Opacidade

Ah, tudo é símbolo e analogia!
O vento que passa, a noite que esfria,
São outra coisa que a noite e o vento —
Sombras de vida e de pensamento.

Fernando Pessoa



Opacidade

O clandestino sentia que sentia. Era um sentimento forte, mas não o suficiente para compensar a existência. O sentimento de sentir os reflexos da existência fez emergir o sentimento de opacidade. Fazer-se ser, sentir-se ser e não agir enquanto ser, em qualquer lugar em que se fazia existir. Transeunte em si. Seu ser não se reconhecia, embora se distinguisse dos demais.

Toda vez que conhecia outros, que atravessava lugares, que sondava entre os tempos, sentia o mesmo sentimento. Este sim era forte e dolorosamente dolorido, quase físico. O clandestino tinha que respirar com mais vontade, pois precisava que o sangue circulasse com fúria o bastante para liberar o sentimento do coração e da mente. Aquele sentimento o dominava há tempos, e se não era o mesmo sentimento, parecia ser.
Quando o sentimento se aproximava, trazia consigo a visão do clandestino enquanto unidade, desnudo por dentro, vazio das coisas significativas. Aquele algo que o fazia parar e respirar e meditar em torno de si, de suas ações e omissões. O clandestino se punha a chorar. Como algo sem origem conhecida, impalpável, indizível se fazia sentido de modo tão concreto que o fazia agir? Mas aquela ação era reflexo, era inerente, era para si, então, em verdade, o clandestino ainda não agia.
O sentimento ainda o hospedava. Ele vinha, pois o clandestino não o compreendia e se o compreendia não alterava a si e se alterava não era o suficiente.
Eu vi aquele ser próximo a uma árvore, com o botão da camisa aberto, para facilitar a respiração.

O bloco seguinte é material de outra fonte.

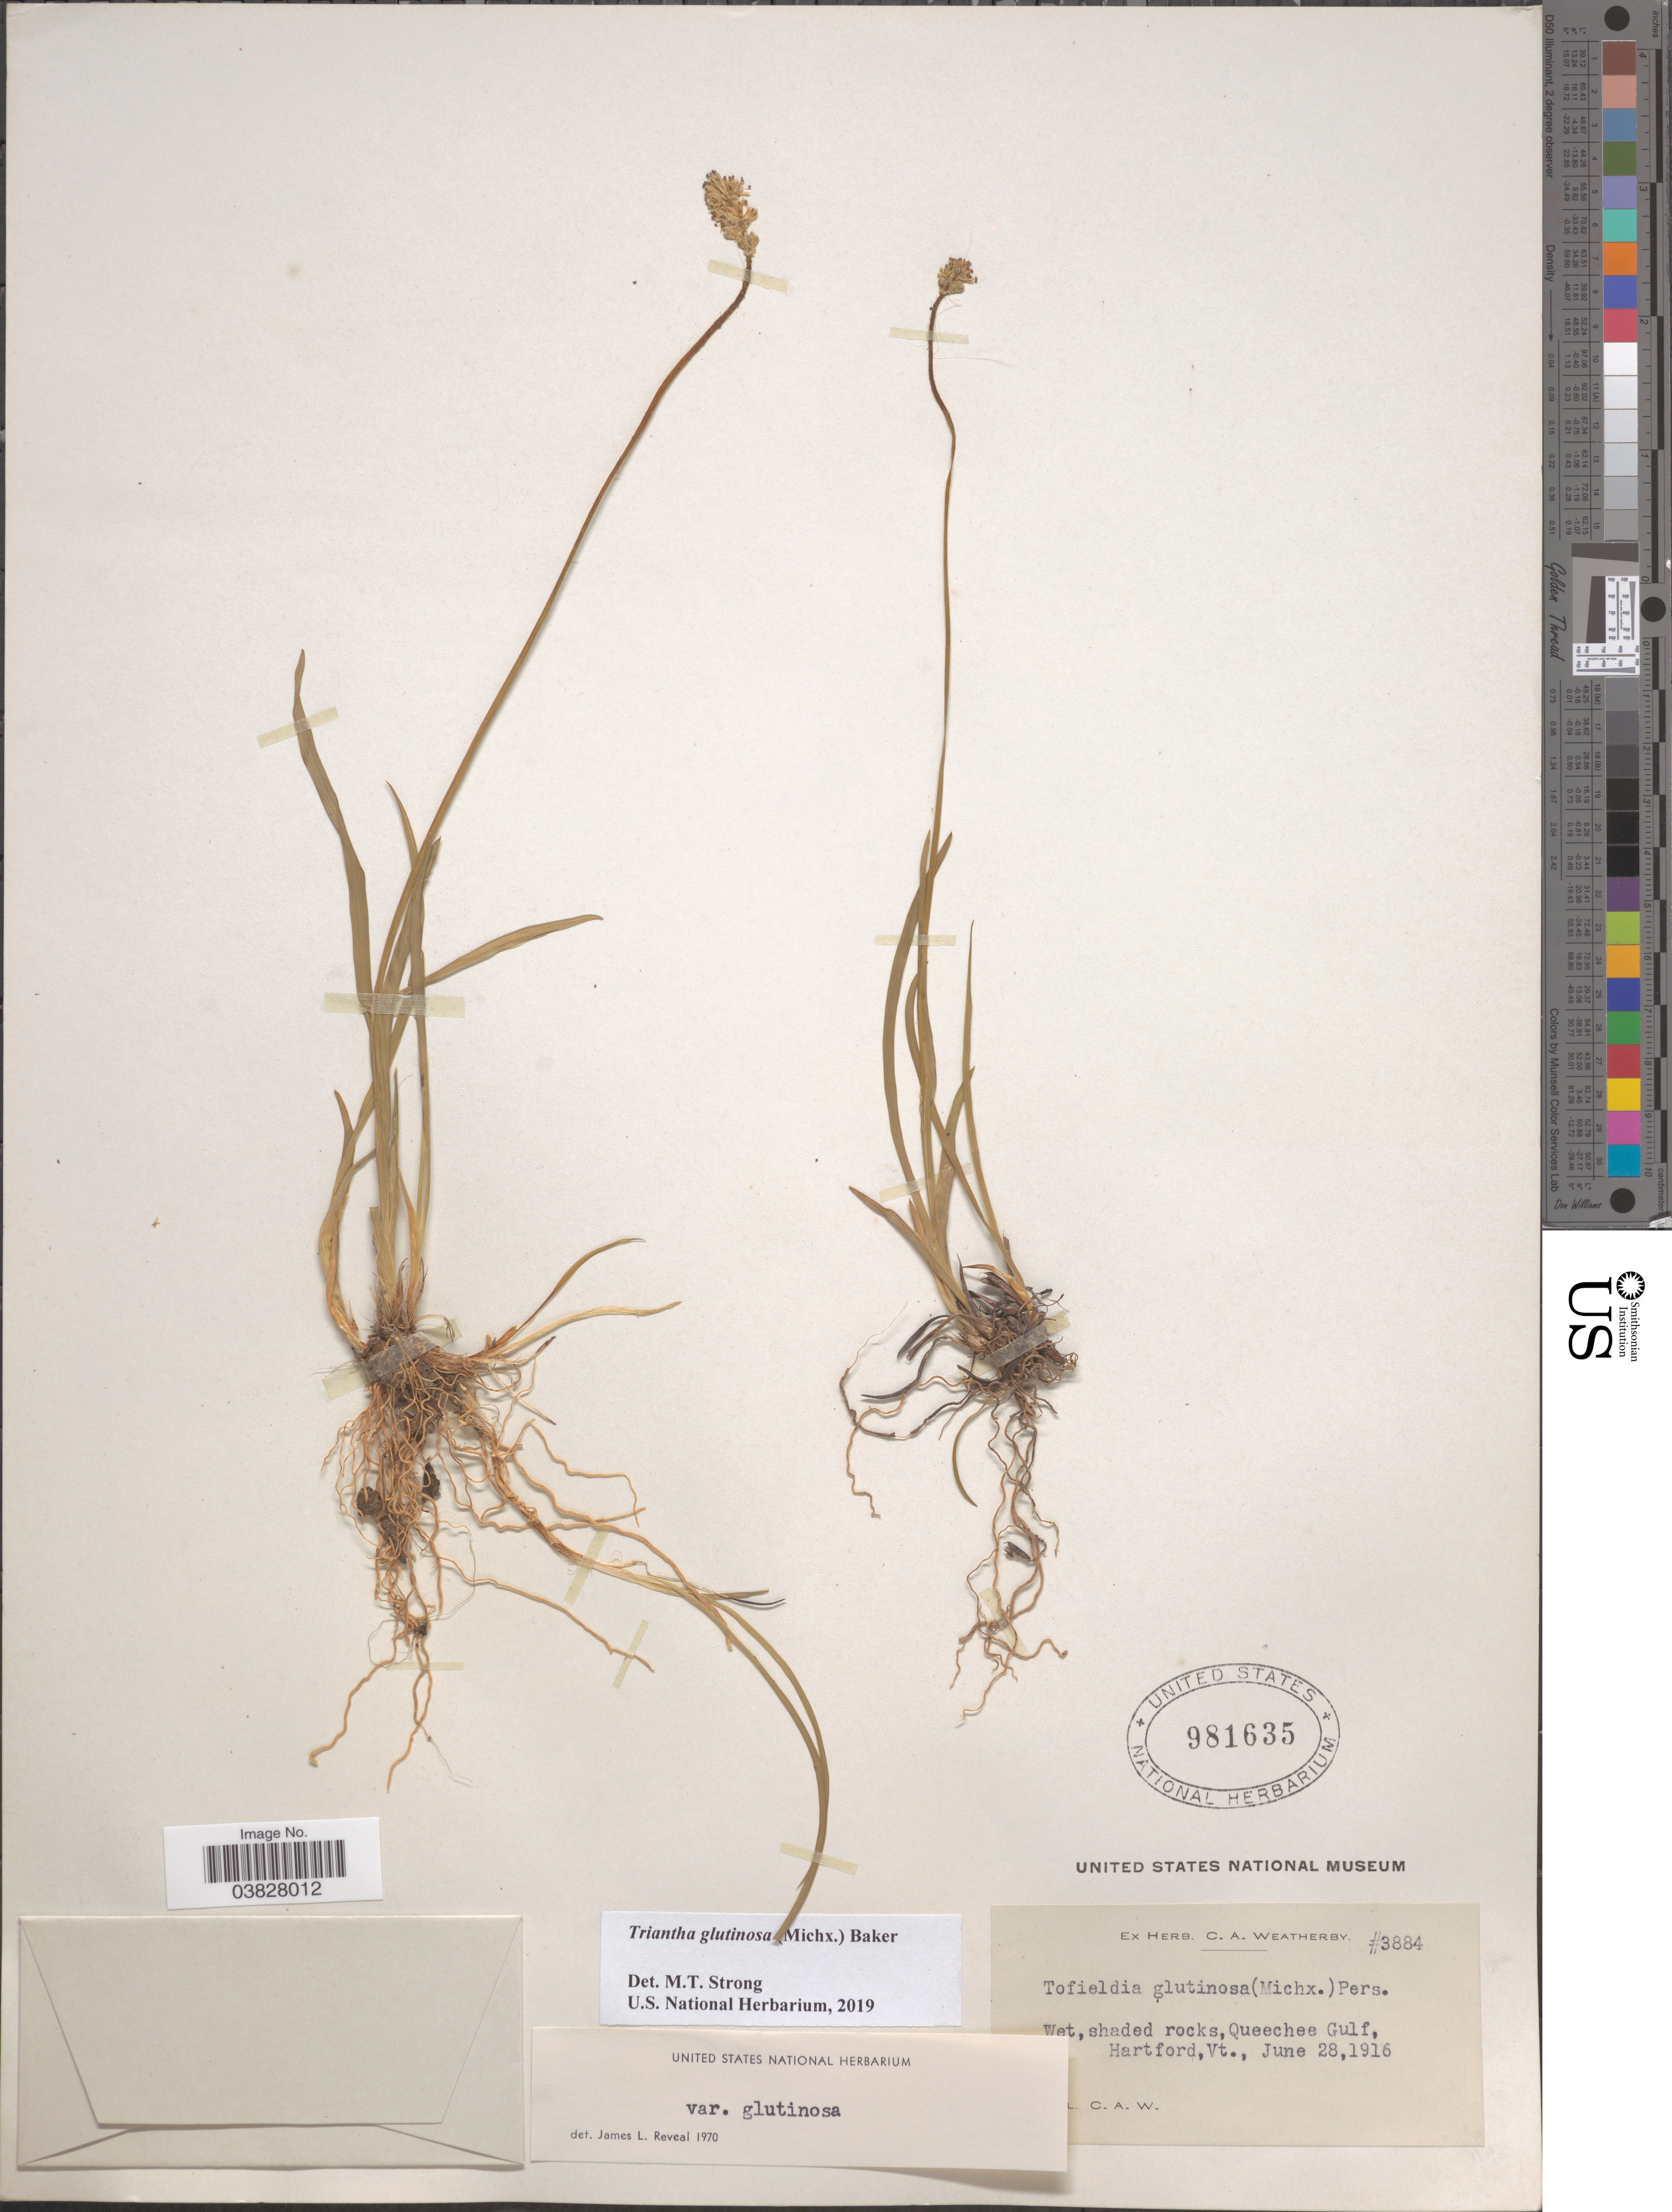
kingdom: Plantae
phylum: Tracheophyta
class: Liliopsida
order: Alismatales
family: Tofieldiaceae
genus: Triantha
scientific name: Triantha glutinosa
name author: (Michx.) Baker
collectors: C. A. Weatherby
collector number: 3884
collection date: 1916-06-28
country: United States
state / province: Vermont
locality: Queechee Gulf, Hartford.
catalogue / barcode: US 981635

Perguntei se era opacidade. Ele acenou com a cabeça afirmativamente. Eu o segurei pela mão e o fiz sentar. Olhei em seus olhos a vermelhidão da dor, que transfigurava o seu rosto. Uma criança viu o meu gesto e se aproximou, olhou para o clandestino e sorriu. A criança era pequena e perguntou se ele estava bem. O clandestino a encarou e encarou a si. O sentimento de que aquele sentimento iria embora em breve se fez próximo.